Could you copy out each of the entries below word for word, leaving the pictures out?

====== Information supplied

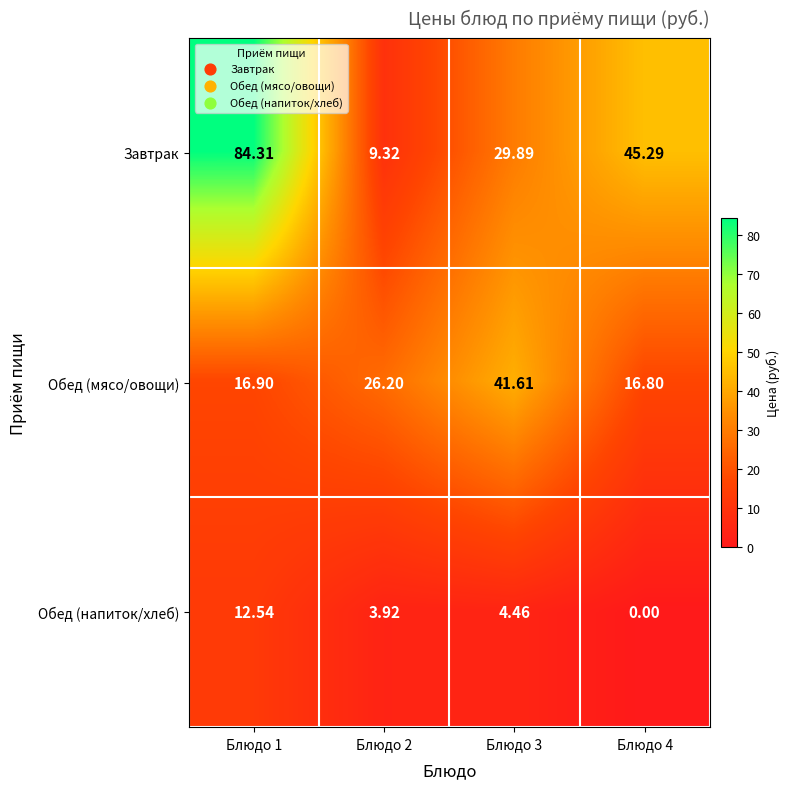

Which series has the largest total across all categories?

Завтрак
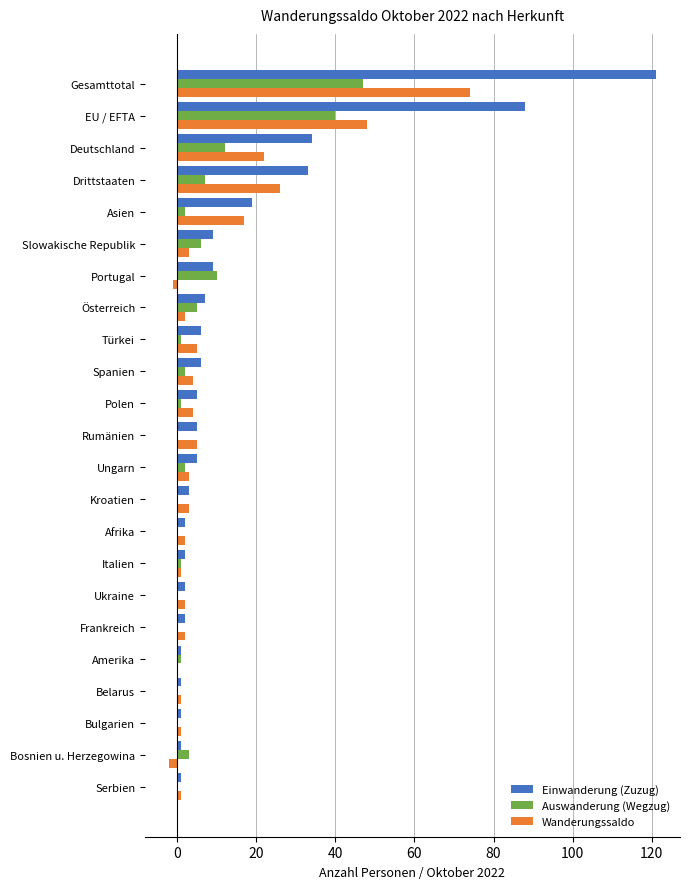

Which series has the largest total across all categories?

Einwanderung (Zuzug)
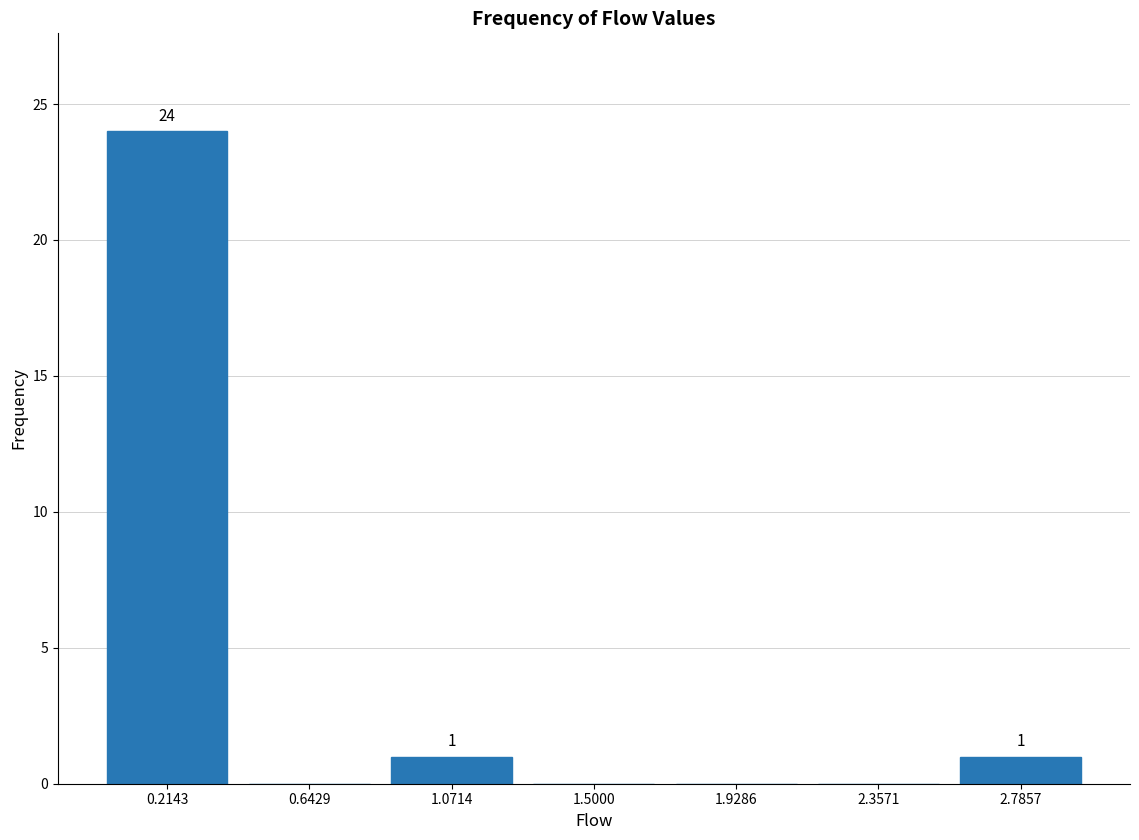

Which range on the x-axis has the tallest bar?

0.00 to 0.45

============

* [Solution to this problem]:
Which series has the largest total across all categories?

Завтрак

Which series has the largest total across all categories?

Einwanderung (Zuzug)

Which range on the x-axis has the tallest bar?

0.00 to 0.45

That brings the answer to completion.